Help Pakistan Now - Earthquake of 2005

Saturday, October 15, 2005

Reuters Alertnet ON THE GROUND: South Asia quake – day seven

Aid traffic makes bad roads worse
Many roads in Kashmir are blocked, and rain and aftershocks are probably making routes even less accessible, as well as highly dangerous, an aid agency logistics officer in Pakistan said.
“First there is the risk, and there is the fact that trucks moving on a bad surface is going to make it worse.


“...However, he said more helicopters had arrived. “Now Aga Khan (Foundation) has four helicopters, (International Committee of the Red Cross) ICRC has two, U.N. have two now… Of course, it’s not enough, but for me it’s good.”

Spontaneous generosity blocks roads and aid
Well-meaning members of the public are driving supplies into the quake zone, blocking roads and delaying official relief from getting through to the people who need it, according to Amanda Pitt, spokeswoman for the U.N. team coordinating information on the relief response. “The real problem with the roads now is not landslides but congestion,” she said. “Pakistani communities have got cars and trucks and filled them with nrelief goods and are just driving them up there, as are the army and the relief agencies. In the centre of Muzaffarabad, the roads were practically gridlocked yesterday.” She said the government was doing what it could to channel private relief donations.

“When people want to help, that’s what they do, and you really can’t stop them doing that. The message they’re getting is people need your food, water, food, clothing and tents now, so of course their reaction is get in a car and go and give it to them."


“There is a huge Pakistani diaspora and a large percentage of those people’s families are from this area. They’re mobilising huge amounts of aid. It’s something everybody’s very grateful for.”
She said the Pakistani government was in charge of clearing and repairing roads – which were re-opening all the time -- and the army was establishing field hospitals, digging latrines, and setting up tents. She said: “It’s their job to do, it’s their country. We are only here to support them.”

Top tent-producing nation running short of tents
Concern’s head of operations in Pakistan, Dorothy Blane, said tents were hard to come by even though Pakistan was ironically one of the world’s major tent manufactures. “It’s a race against time in terms of the weather … There was a first light snow fall today and it’s only going to get worse,” she said speaking from Islamabad. "Pakistan is one of the world’s main suppliers of tents to the world, but it’s very hard to get them here. They don’t have 100,000 sitting waiting here. They can make the tents fairly quickly, but they don’t have giant stocks.” “Food supply is not an issue, but food distribution is an issue – there’s still 20 percent of the affected area that we do not have access to.” “We are still hearing stories of people coming out alive today but I ndon’t think there will be many more.”

## Provided material
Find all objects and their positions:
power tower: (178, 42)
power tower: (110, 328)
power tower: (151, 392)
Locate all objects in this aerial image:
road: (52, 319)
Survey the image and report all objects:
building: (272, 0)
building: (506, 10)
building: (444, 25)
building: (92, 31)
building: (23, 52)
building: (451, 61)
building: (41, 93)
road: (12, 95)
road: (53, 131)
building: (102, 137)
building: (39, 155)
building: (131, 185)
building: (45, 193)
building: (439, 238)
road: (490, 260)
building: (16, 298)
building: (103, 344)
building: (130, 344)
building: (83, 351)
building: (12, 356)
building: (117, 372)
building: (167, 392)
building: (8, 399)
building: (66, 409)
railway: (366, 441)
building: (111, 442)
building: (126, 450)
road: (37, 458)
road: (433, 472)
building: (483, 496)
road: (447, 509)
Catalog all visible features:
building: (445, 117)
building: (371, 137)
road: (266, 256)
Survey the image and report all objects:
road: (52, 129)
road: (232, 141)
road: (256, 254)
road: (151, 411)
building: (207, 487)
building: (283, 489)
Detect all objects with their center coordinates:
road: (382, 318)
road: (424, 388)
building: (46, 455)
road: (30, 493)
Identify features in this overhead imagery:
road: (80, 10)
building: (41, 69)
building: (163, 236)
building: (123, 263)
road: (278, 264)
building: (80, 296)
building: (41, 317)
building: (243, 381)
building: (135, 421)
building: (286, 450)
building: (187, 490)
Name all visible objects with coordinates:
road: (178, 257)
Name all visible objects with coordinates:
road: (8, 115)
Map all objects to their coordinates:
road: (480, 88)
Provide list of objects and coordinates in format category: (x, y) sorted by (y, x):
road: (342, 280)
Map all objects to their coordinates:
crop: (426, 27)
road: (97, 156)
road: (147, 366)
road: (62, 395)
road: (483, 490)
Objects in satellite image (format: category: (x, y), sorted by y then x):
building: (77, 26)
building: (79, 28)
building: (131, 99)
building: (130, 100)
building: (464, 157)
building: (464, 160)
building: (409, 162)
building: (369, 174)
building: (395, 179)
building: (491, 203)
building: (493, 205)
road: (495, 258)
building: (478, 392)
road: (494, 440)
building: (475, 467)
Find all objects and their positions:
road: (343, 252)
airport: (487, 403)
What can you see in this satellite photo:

## Brief
Copy word for word the part of the quake report that opens with the words containing "Saturday, October 15, 2005" and closes with "in Pakistan said.".

## Completed task
Saturday, October 15, 2005

Reuters Alertnet ON THE GROUND: South Asia quake – day seven

Aid traffic makes bad roads worse
Many roads in Kashmir are blocked, and rain and aftershocks are probably making routes even less accessible, as well as highly dangerous, an aid agency logistics officer in Pakistan said.